What the exercise asks »
An exact copy of every record is needed.

Materials provided »
--
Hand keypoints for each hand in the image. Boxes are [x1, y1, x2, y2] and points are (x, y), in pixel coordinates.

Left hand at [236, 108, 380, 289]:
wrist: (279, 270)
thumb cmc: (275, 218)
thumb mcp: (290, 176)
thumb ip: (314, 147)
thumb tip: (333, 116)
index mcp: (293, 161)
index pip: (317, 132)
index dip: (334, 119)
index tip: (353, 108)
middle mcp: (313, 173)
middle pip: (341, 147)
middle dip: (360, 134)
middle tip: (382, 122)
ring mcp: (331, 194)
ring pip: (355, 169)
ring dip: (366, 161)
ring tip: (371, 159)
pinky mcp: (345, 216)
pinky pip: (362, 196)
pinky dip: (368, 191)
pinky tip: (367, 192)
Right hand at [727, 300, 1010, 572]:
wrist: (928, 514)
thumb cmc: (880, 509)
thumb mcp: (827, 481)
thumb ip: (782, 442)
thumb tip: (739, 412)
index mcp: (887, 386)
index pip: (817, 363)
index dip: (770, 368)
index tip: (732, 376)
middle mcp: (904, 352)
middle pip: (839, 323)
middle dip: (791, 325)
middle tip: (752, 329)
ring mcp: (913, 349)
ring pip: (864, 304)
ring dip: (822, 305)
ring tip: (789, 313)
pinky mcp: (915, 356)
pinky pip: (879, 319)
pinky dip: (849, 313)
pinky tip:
--
Written answer »
Hand keypoints for each hand in the image. Boxes are [x1, y1, x2, y2] and points are (x, y), in pixel coordinates.

Left hand at [236, 108, 380, 289]:
wrist: (279, 270)
thumb cmc: (275, 218)
thumb mcp: (290, 176)
thumb ip: (314, 147)
thumb tip: (333, 116)
index mcp: (293, 161)
index pip: (317, 132)
index dip: (334, 119)
index tip: (353, 108)
middle mcp: (313, 173)
middle pip: (341, 147)
middle dip: (360, 134)
middle tip: (382, 122)
ring mcp: (331, 194)
ring pip: (355, 169)
ring dip: (366, 161)
ring tip: (371, 159)
pinky mcp: (345, 216)
pinky pip: (362, 196)
pinky dip: (368, 191)
pinky tip: (367, 192)
Right hand at [727, 300, 1010, 572]:
wrist: (928, 514)
thumb cmc: (880, 509)
thumb mcp: (827, 481)
thumb ip: (782, 442)
thumb tip: (739, 412)
index mcp: (887, 386)
index pip: (817, 363)
index dip: (770, 368)
index tip: (732, 376)
middle mcp: (904, 352)
middle pip: (839, 323)
middle dip: (791, 325)
middle tip: (752, 329)
ring mcp: (913, 349)
ring pip: (864, 304)
ring dip: (822, 305)
ring tip: (789, 313)
pinky mcp: (915, 356)
pinky pip: (879, 319)
pinky dip: (849, 313)
pinky tip:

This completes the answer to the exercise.